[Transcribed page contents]
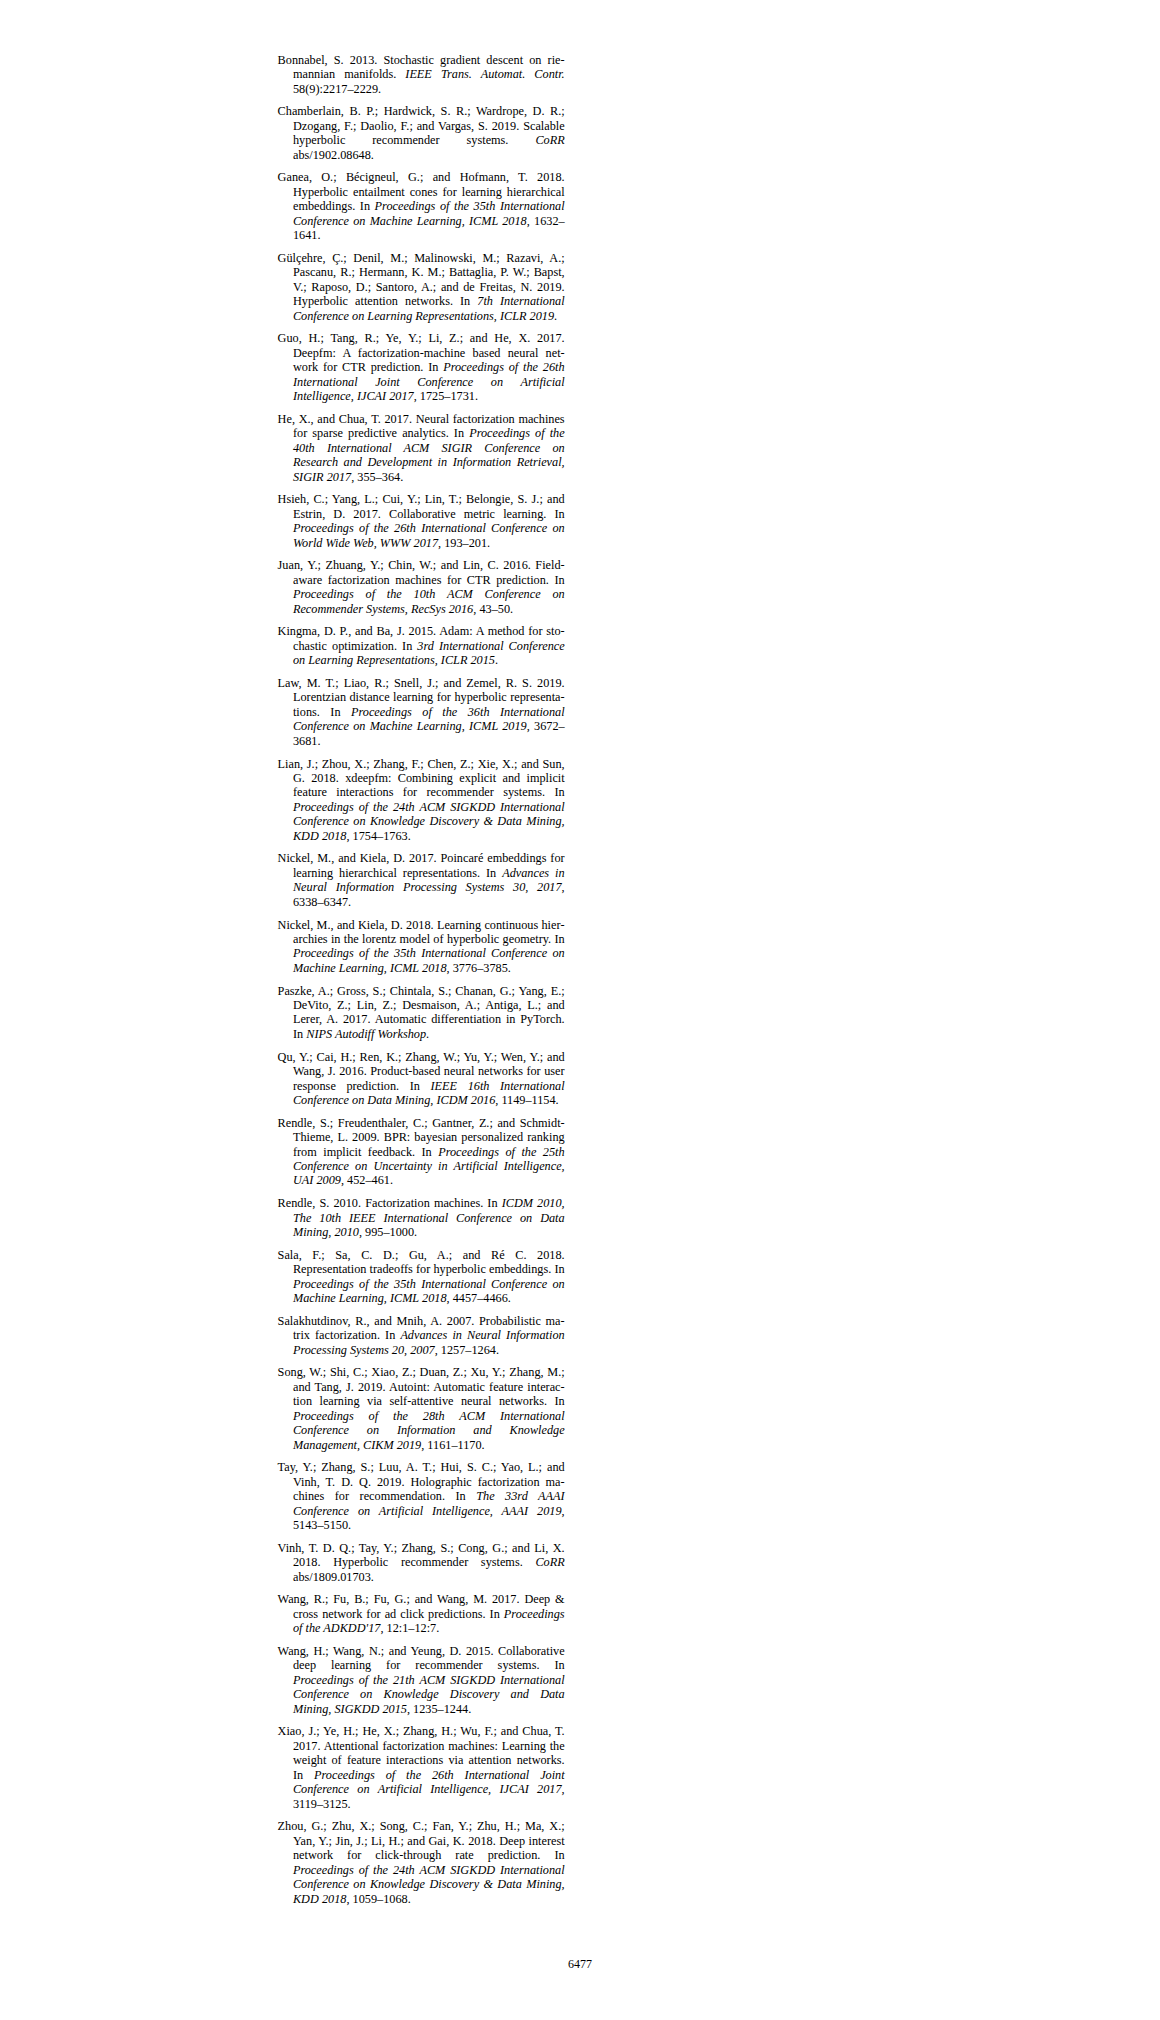Bonnabel, S. 2013. Stochastic gradient descent on riemannian manifolds. IEEE Trans. Automat. Contr. 58(9):2217–2229.
Chamberlain, B. P.; Hardwick, S. R.; Wardrope, D. R.; Dzogang, F.; Daolio, F.; and Vargas, S. 2019. Scalable hyperbolic recommender systems. CoRR abs/1902.08648.
Ganea, O.; Bécigneul, G.; and Hofmann, T. 2018. Hyperbolic entailment cones for learning hierarchical embeddings. In Proceedings of the 35th International Conference on Machine Learning, ICML 2018, 1632–1641.
Gülçehre, Ç.; Denil, M.; Malinowski, M.; Razavi, A.; Pascanu, R.; Hermann, K. M.; Battaglia, P. W.; Bapst, V.; Raposo, D.; Santoro, A.; and de Freitas, N. 2019. Hyperbolic attention networks. In 7th International Conference on Learning Representations, ICLR 2019.
Guo, H.; Tang, R.; Ye, Y.; Li, Z.; and He, X. 2017. Deepfm: A factorization-machine based neural network for CTR prediction. In Proceedings of the 26th International Joint Conference on Artificial Intelligence, IJCAI 2017, 1725–1731.
He, X., and Chua, T. 2017. Neural factorization machines for sparse predictive analytics. In Proceedings of the 40th International ACM SIGIR Conference on Research and Development in Information Retrieval, SIGIR 2017, 355–364.
Hsieh, C.; Yang, L.; Cui, Y.; Lin, T.; Belongie, S. J.; and Estrin, D. 2017. Collaborative metric learning. In Proceedings of the 26th International Conference on World Wide Web, WWW 2017, 193–201.
Juan, Y.; Zhuang, Y.; Chin, W.; and Lin, C. 2016. Field-aware factorization machines for CTR prediction. In Proceedings of the 10th ACM Conference on Recommender Systems, RecSys 2016, 43–50.
Kingma, D. P., and Ba, J. 2015. Adam: A method for stochastic optimization. In 3rd International Conference on Learning Representations, ICLR 2015.
Law, M. T.; Liao, R.; Snell, J.; and Zemel, R. S. 2019. Lorentzian distance learning for hyperbolic representations. In Proceedings of the 36th International Conference on Machine Learning, ICML 2019, 3672–3681.
Lian, J.; Zhou, X.; Zhang, F.; Chen, Z.; Xie, X.; and Sun, G. 2018. xdeepfm: Combining explicit and implicit feature interactions for recommender systems. In Proceedings of the 24th ACM SIGKDD International Conference on Knowledge Discovery & Data Mining, KDD 2018, 1754–1763.
Nickel, M., and Kiela, D. 2017. Poincaré embeddings for learning hierarchical representations. In Advances in Neural Information Processing Systems 30, 2017, 6338–6347.
Nickel, M., and Kiela, D. 2018. Learning continuous hierarchies in the lorentz model of hyperbolic geometry. In Proceedings of the 35th International Conference on Machine Learning, ICML 2018, 3776–3785.
Paszke, A.; Gross, S.; Chintala, S.; Chanan, G.; Yang, E.; DeVito, Z.; Lin, Z.; Desmaison, A.; Antiga, L.; and Lerer, A. 2017. Automatic differentiation in PyTorch. In NIPS Autodiff Workshop.
Qu, Y.; Cai, H.; Ren, K.; Zhang, W.; Yu, Y.; Wen, Y.; and Wang, J. 2016. Product-based neural networks for user response prediction. In IEEE 16th International Conference on Data Mining, ICDM 2016, 1149–1154.
Rendle, S.; Freudenthaler, C.; Gantner, Z.; and Schmidt-Thieme, L. 2009. BPR: bayesian personalized ranking from implicit feedback. In Proceedings of the 25th Conference on Uncertainty in Artificial Intelligence, UAI 2009, 452–461.
Rendle, S. 2010. Factorization machines. In ICDM 2010, The 10th IEEE International Conference on Data Mining, 2010, 995–1000.
Sala, F.; Sa, C. D.; Gu, A.; and Ré C. 2018. Representation tradeoffs for hyperbolic embeddings. In Proceedings of the 35th International Conference on Machine Learning, ICML 2018, 4457–4466.
Salakhutdinov, R., and Mnih, A. 2007. Probabilistic matrix factorization. In Advances in Neural Information Processing Systems 20, 2007, 1257–1264.
Song, W.; Shi, C.; Xiao, Z.; Duan, Z.; Xu, Y.; Zhang, M.; and Tang, J. 2019. Autoint: Automatic feature interaction learning via self-attentive neural networks. In Proceedings of the 28th ACM International Conference on Information and Knowledge Management, CIKM 2019, 1161–1170.
Tay, Y.; Zhang, S.; Luu, A. T.; Hui, S. C.; Yao, L.; and Vinh, T. D. Q. 2019. Holographic factorization machines for recommendation. In The 33rd AAAI Conference on Artificial Intelligence, AAAI 2019, 5143–5150.
Vinh, T. D. Q.; Tay, Y.; Zhang, S.; Cong, G.; and Li, X. 2018. Hyperbolic recommender systems. CoRR abs/1809.01703.
Wang, R.; Fu, B.; Fu, G.; and Wang, M. 2017. Deep & cross network for ad click predictions. In Proceedings of the ADKDD'17, 12:1–12:7.
Wang, H.; Wang, N.; and Yeung, D. 2015. Collaborative deep learning for recommender systems. In Proceedings of the 21th ACM SIGKDD International Conference on Knowledge Discovery and Data Mining, SIGKDD 2015, 1235–1244.
Xiao, J.; Ye, H.; He, X.; Zhang, H.; Wu, F.; and Chua, T. 2017. Attentional factorization machines: Learning the weight of feature interactions via attention networks. In Proceedings of the 26th International Joint Conference on Artificial Intelligence, IJCAI 2017, 3119–3125.
Zhou, G.; Zhu, X.; Song, C.; Fan, Y.; Zhu, H.; Ma, X.; Yan, Y.; Jin, J.; Li, H.; and Gai, K. 2018. Deep interest network for click-through rate prediction. In Proceedings of the 24th ACM SIGKDD International Conference on Knowledge Discovery & Data Mining, KDD 2018, 1059–1068.
6477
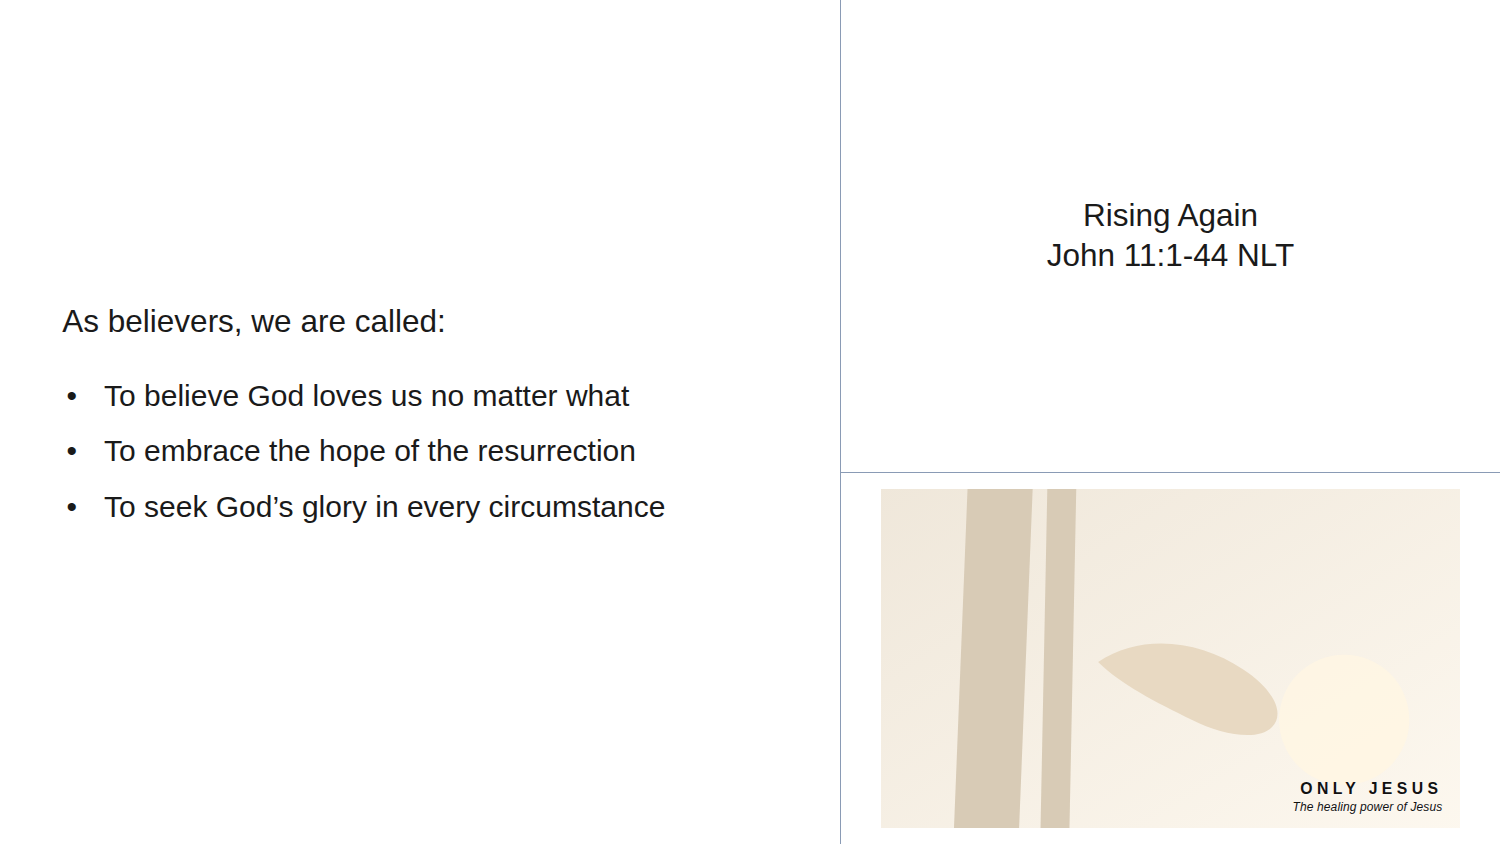As believers, we are called:
To believe God loves us no matter what
To embrace the hope of the resurrection
To seek God’s glory in every circumstance
Rising Again
John 11:1-44 NLT
Only Jesus
The healing power of Jesus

Goal of the exercise: Write out, word for word, the lines from the first line of the entries through the one containing "Lian, J.; Zhou, X.;", both included. Leave out the pictures.

Answer section:
Bonnabel, S. 2013. Stochastic gradient descent on riemannian manifolds. IEEE Trans. Automat. Contr. 58(9):2217–2229.
Chamberlain, B. P.; Hardwick, S. R.; Wardrope, D. R.; Dzogang, F.; Daolio, F.; and Vargas, S. 2019. Scalable hyperbolic recommender systems. CoRR abs/1902.08648.
Ganea, O.; Bécigneul, G.; and Hofmann, T. 2018. Hyperbolic entailment cones for learning hierarchical embeddings. In Proceedings of the 35th International Conference on Machine Learning, ICML 2018, 1632–1641.
Gülçehre, Ç.; Denil, M.; Malinowski, M.; Razavi, A.; Pascanu, R.; Hermann, K. M.; Battaglia, P. W.; Bapst, V.; Raposo, D.; Santoro, A.; and de Freitas, N. 2019. Hyperbolic attention networks. In 7th International Conference on Learning Representations, ICLR 2019.
Guo, H.; Tang, R.; Ye, Y.; Li, Z.; and He, X. 2017. Deepfm: A factorization-machine based neural network for CTR prediction. In Proceedings of the 26th International Joint Conference on Artificial Intelligence, IJCAI 2017, 1725–1731.
He, X., and Chua, T. 2017. Neural factorization machines for sparse predictive analytics. In Proceedings of the 40th International ACM SIGIR Conference on Research and Development in Information Retrieval, SIGIR 2017, 355–364.
Hsieh, C.; Yang, L.; Cui, Y.; Lin, T.; Belongie, S. J.; and Estrin, D. 2017. Collaborative metric learning. In Proceedings of the 26th International Conference on World Wide Web, WWW 2017, 193–201.
Juan, Y.; Zhuang, Y.; Chin, W.; and Lin, C. 2016. Field-aware factorization machines for CTR prediction. In Proceedings of the 10th ACM Conference on Recommender Systems, RecSys 2016, 43–50.
Kingma, D. P., and Ba, J. 2015. Adam: A method for stochastic optimization. In 3rd International Conference on Learning Representations, ICLR 2015.
Law, M. T.; Liao, R.; Snell, J.; and Zemel, R. S. 2019. Lorentzian distance learning for hyperbolic representations. In Proceedings of the 36th International Conference on Machine Learning, ICML 2019, 3672–3681.
Lian, J.; Zhou, X.; Zhang, F.; Chen, Z.; Xie, X.; and Sun, G. 2018. xdeepfm: Combining explicit and implicit feature interactions for recommender systems. In Proceedings of the 24th ACM SIGKDD International Conference on Knowledge Discovery & Data Mining, KDD 2018, 1754–1763.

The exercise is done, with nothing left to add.